Mooncakes for Democracy
Ingredients: rice paper, cooked red adzuki bean soaking liquid, egg wash, red food coloring, excerpts from the US Declaration of Independence, and mixed media
Exterior: 15″ x 4.5″ x 2″ Mooncakes: 3″ x 3″ x 0.75″
In Chinese tradition, the mooncake is an important part of the Mid-Autumn Festival celebrating the harvest moon. The pastry is traditionally made with a thin, golden-brown flour and egg-wash exterior that has been elaborately molded, and an interior made of a sweet, dense paste from ingredients such as red bean, mung bean, and lotus seed.
One legend about mooncakes tells the story of how they were used as a tool for revolution.

__Required tasks__:
A - Check each statement against the Mooncakes for Democracy text. For (i) The exterior of the piece measures 15″ x 4.5″ x 2″, (ii) the ingredients include excerpts from the US Constitution, and (iii) the mooncake is part of the Mid-Autumn Festival, answer yes or no and quote the words of the text that decide it.
B - According to the Mooncakes for Democracy text, what are the dimensions of the mooncakes?
C - Supply the next few sentences of the Mooncakes for Democracy text, following on from its final sentence.

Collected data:
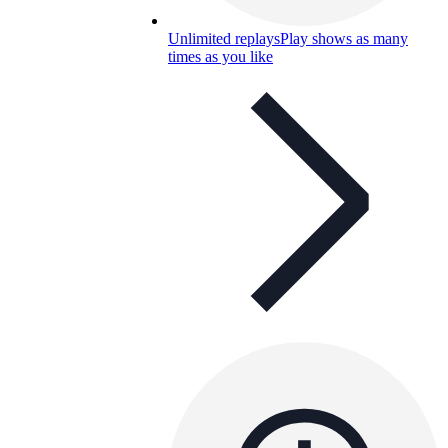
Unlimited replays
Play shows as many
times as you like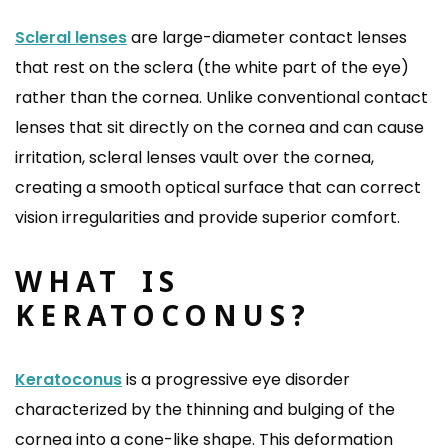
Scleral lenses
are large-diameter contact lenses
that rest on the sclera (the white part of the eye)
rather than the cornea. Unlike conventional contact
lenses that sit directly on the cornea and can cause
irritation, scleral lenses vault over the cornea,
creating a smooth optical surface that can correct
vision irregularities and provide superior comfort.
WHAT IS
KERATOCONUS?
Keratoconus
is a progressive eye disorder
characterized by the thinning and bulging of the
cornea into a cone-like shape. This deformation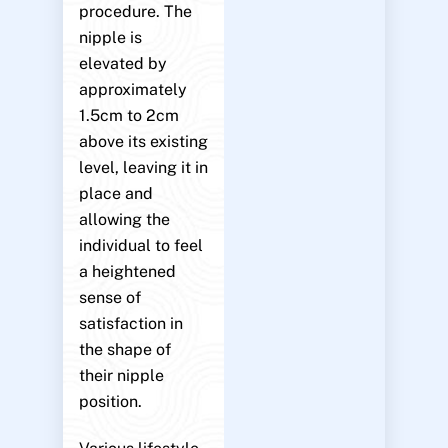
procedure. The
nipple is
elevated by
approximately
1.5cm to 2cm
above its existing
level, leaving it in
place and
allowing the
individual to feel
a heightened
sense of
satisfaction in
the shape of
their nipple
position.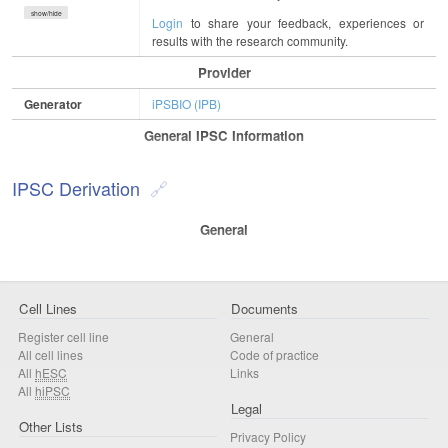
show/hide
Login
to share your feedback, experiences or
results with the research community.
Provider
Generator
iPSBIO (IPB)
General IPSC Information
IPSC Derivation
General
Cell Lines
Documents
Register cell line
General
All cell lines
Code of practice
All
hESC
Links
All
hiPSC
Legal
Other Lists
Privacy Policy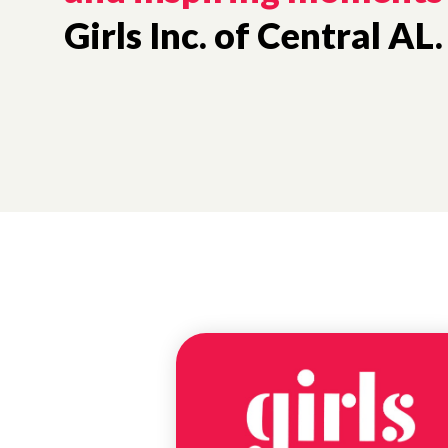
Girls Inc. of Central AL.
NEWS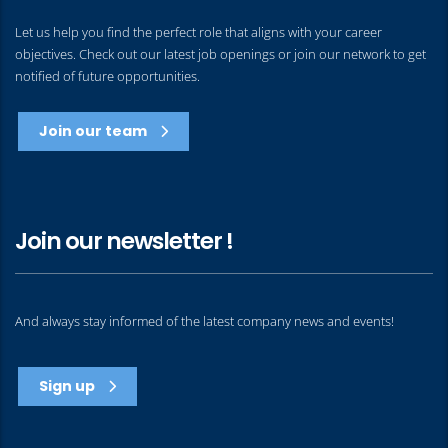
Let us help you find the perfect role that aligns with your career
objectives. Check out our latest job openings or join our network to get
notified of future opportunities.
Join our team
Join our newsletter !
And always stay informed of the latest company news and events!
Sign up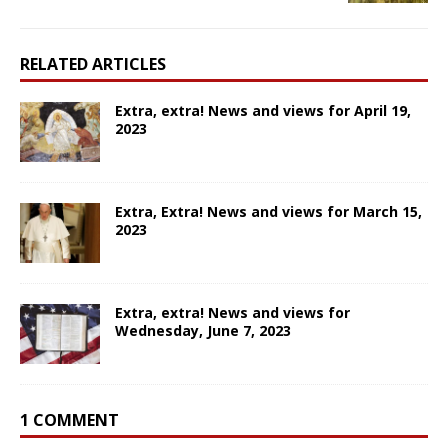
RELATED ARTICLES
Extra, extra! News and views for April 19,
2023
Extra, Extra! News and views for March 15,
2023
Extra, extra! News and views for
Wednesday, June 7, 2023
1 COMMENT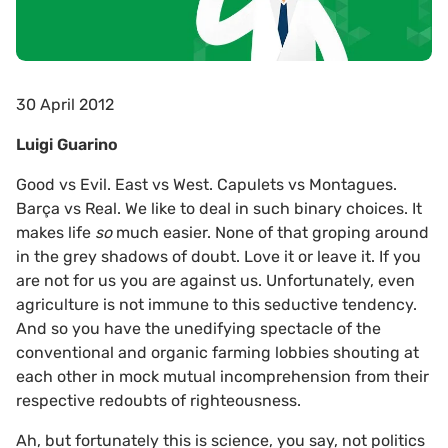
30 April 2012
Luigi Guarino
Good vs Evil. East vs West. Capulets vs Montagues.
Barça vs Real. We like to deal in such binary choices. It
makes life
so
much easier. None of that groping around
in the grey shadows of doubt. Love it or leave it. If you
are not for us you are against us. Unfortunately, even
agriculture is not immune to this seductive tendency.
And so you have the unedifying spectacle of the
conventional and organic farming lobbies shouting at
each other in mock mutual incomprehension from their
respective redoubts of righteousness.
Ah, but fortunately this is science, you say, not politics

__Results in order__:
A -
(i) Yes: "Exterior: 15″ x 4.5″ x 2″"
(ii) No: "excerpts from the US Declaration of Independence"
(iii) Yes: "the mooncake is an important part of the Mid-Autumn Festival"

B - 3″ x 3″ x 0.75″

C -
After the barbaric Mongols controlled China, they established harsh rules and were merciless to everyone who resisted. The Mongol emperor’s ruthlessness and thirst for more power led him to ignore the people as disease and famine spread throughout China. He had a great distrust for everyone and killed all the nobles, appointing only his closest family members to important positions to aid in his governmental decisions. Finally, a commander of the rebel forces came up with an idea to save the people: The rebels would spread a rumor about a terrible illness and the only way for the people to prevent it would be to eat special mooncakes. These mooncakes hid secret messages inside and the rebels, disguised as merchants and commoners, would distribute the mooncakes throughout the land. The Mongols did not like mooncakes, so they never discovered the secret messages hidden inside the mooncakes alerting the people to take part in an uprising on the fifteenth-day of the eighth lunar month, which was the Mid-Autumn Festival. On the day of the Mid-Autumn Festival, the people, led by the rebels, came together and overthrew the Mongol tyrant. From there onward, people celebrated the Mid-Autumn Festival every year with mooncakes.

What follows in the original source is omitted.